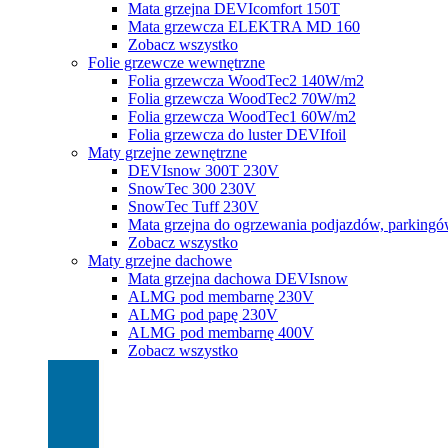
Mata grzejna DEVIcomfort 150T
Mata grzewcza ELEKTRA MD 160
Zobacz wszystko
Folie grzewcze wewnętrzne
Folia grzewcza WoodTec2 140W/m2
Folia grzewcza WoodTec2 70W/m2
Folia grzewcza WoodTec1 60W/m2
Folia grzewcza do luster DEVIfoil
Maty grzejne zewnętrzne
DEVIsnow 300T 230V
SnowTec 300 230V
SnowTec Tuff 230V
Mata grzejna do ogrzewania podjazdów, parking
Zobacz wszystko
Maty grzejne dachowe
Mata grzejna dachowa DEVIsnow
ALMG pod membarnę 230V
ALMG pod papę 230V
ALMG pod membarnę 400V
Zobacz wszystko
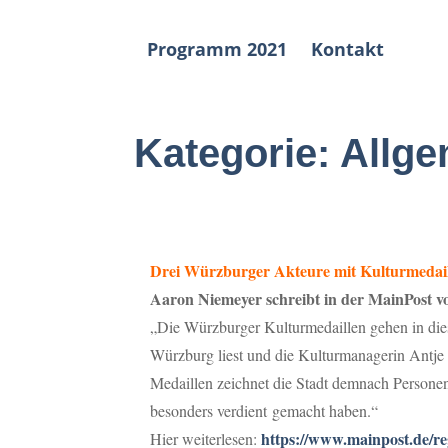
Programm 2021
Kontakt
Kategorie:
Allge
Drei Würzburger Akteure mit Kulturmedail
Aaron Niemeyer schreibt in der MainPost v
„Die Würzburger Kulturmedaillen gehen in die
Würzburg liest und die Kulturmanagerin Antje M
Medaillen zeichnet die Stadt demnach Personen 
besonders verdient gemacht haben.“
https://www.mainpost.de/r
Hier weiterlesen:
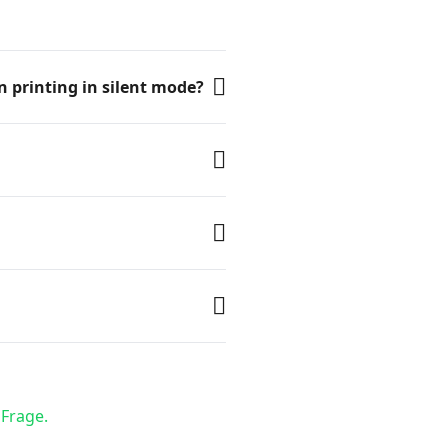
n printing in silent mode?
 Frage.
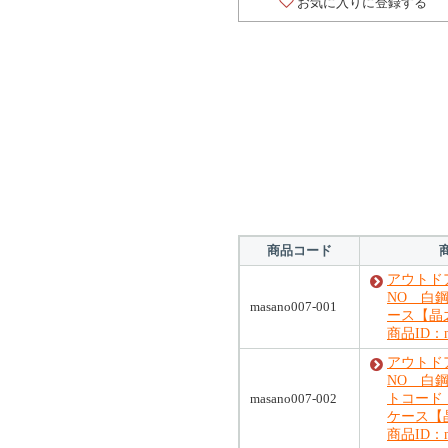
お気に入りに登録する
商品コード
アウトドア
NO 白鋼
masano007-001
ース【晶
商品ID：ma
アウトドア
NO 白
masano007-002
トコード
ケース【
商品ID：ma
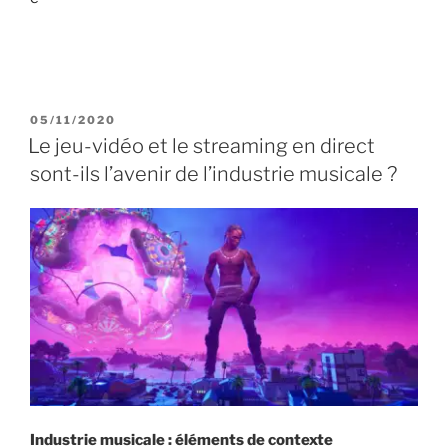
P
05/11/2020
U
Le jeu-vidéo et le streaming en direct
B
sont-ils l’avenir de l’industrie musicale ?
L
I
É
L
E
Industrie musicale : éléments de contexte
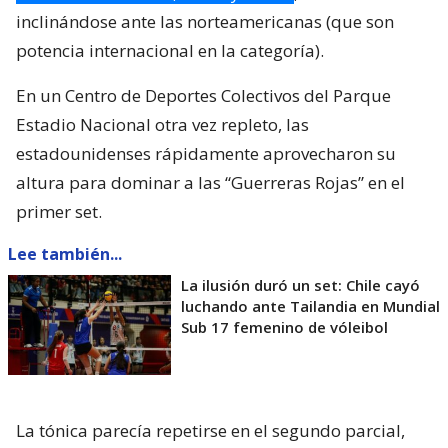
inclinándose ante las norteamericanas (que son
potencia internacional en la categoría).
En un Centro de Deportes Colectivos del Parque
Estadio Nacional otra vez repleto, las
estadounidenses rápidamente aprovecharon su
altura para dominar a las “Guerreras Rojas” en el
primer set.
Lee también...
La ilusión duró un set: Chile cayó
luchando ante Tailandia en Mundial
Sub 17 femenino de vóleibol
La tónica parecía repetirse en el segundo parcial,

§ What to do: Exactly how many lines of the listing hold the word "DEVIsnow"? Give the number with nothing else.

§ Response area: 2